Insight

Price discrimination and the psychology behind it

September 2016


Price discrimination

Price discrimination is a strategy where you charge different prices across different markets for the same products or services. By adopting a price discrimination strategy you aim to charge the maximum price that your customers in a particular market segment are willing to pay.

But how do you establish how much to charge? This is where psychology plays its part.

The psychology of pricing

We all understand that a £ equals a £. This sounds simple enough, but is it true? It's true enough when we consider a £ as a unit of measurement - we all recognise that something costing £100 is more expensive than something costing £10. However, as a unit of value it can mean different things to different customers.

This ambiguity is rooted in the way our minds work. Our conscious brain processes information in a logical way but is in constant conflict with our subconscious. Our conscious brain can only process so much while our subconscious can process masses of information. Imagine the processing power necessary to design and build a machine that could catch a tennis ball yet we can accomplish this task subconsciously even though we have to judge speed, trajectory, and the exact moment the ball will make contact with the hand. Our subconscious sends only the information our conscious brain needs to focus on the activity in question.

The checker shadow illusion

Our brains are more attuned to spotting comparative difference: what we perceive can vary depending on context. Often the way we see something is not how it is.

Edward H Adelson - Professor of Vison Science at Massachusetts Institute of Technology (MIT) - published this illusion in 1995.

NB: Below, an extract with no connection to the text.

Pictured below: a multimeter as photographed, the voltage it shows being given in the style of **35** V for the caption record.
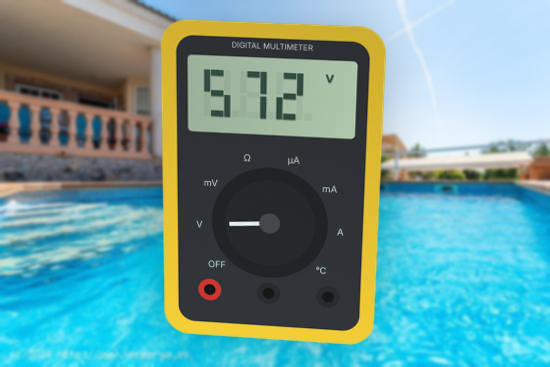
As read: **572** V
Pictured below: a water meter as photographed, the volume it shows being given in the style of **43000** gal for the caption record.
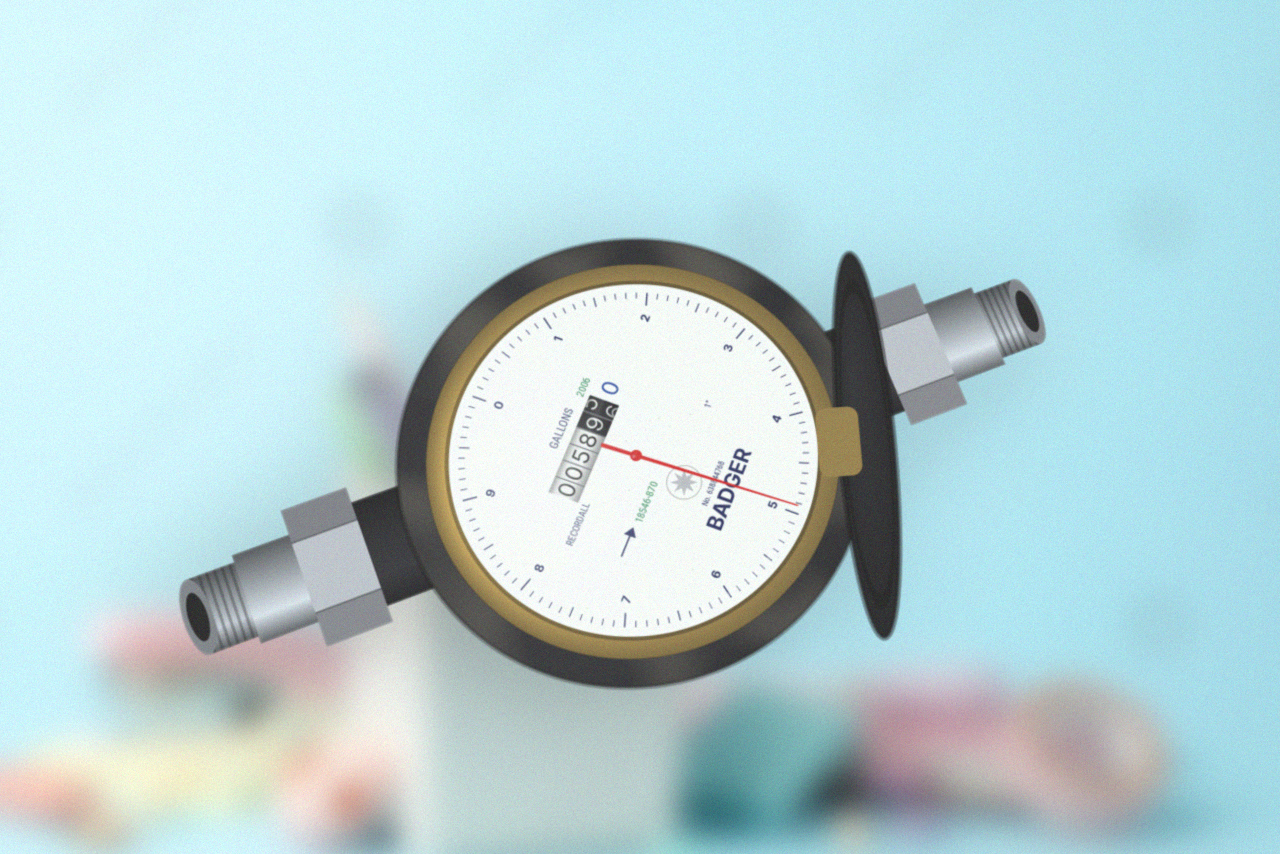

If, like most people, you believe that squares A and B are different shades of grey you are mistaken - they are, in fact, the same.

You may find this difficult to believe so maybe this next illustration will help.

By joining the two squares with lines of the same colour you will now see clearly that the two squares are the same.

So what is happening here? Our brains are not good at identifying things in absolute terms. Our subconscious is collating data and making some informed guesswork, filtering the results and then sending them to our conscious minds.

The same is true of pricing. While you may think that, in absolute terms, prices should be identical regardless of who is buying, when viewed in relative terms buyers' perceptions are different.

The anchoring effect

In 1974, Amos Tversky and Daniel Khaneman conducted an experiment as part of their Nobel-Prize-winning work.

They asked people to estimate how many African countries were members of the United Nations - a question to which few people would know the answer. First, participants had to spin a wheel that would give them a random number. Except the number wasn't random: all participants either spun a 10 or a 65.

Next, participants had to answer two questions:

1. Is the percentage of African nations in the UN higher or lower than the percentage you spun?

2. What do you think the actual percentage is?

There is no logical reason why participants' answers should in any way have been influenced by the number they spun but the results were quite revealing. Those who spun a 10 estimated that around 25% were members; those who spun a 65 estimated around 45%.

So although the two numbers were supposedly random they had in fact given participants a point of reference. This is the anchoring effect.

This is exactly the psychology stores use in a sale situation. How many times have you bought something in a sale and based your decision on how much you are saving rather than how much you are spending? You've used the original price as your anchor.

The anchoring effect is critical when you formulate your pricing strategy.

Perception is sometimes reality

If you accept that people will pay different prices for similar products and services simply because of the way they perceive them, it follows that you can improve your sales significantly by using a price discrimination strategy that allows customers to buy at different prices.

The context in which you place your price can make it appear good value or poor value. If you combine price discrimination and context successfully you can improve dramatically both your average price and the quantity you sell.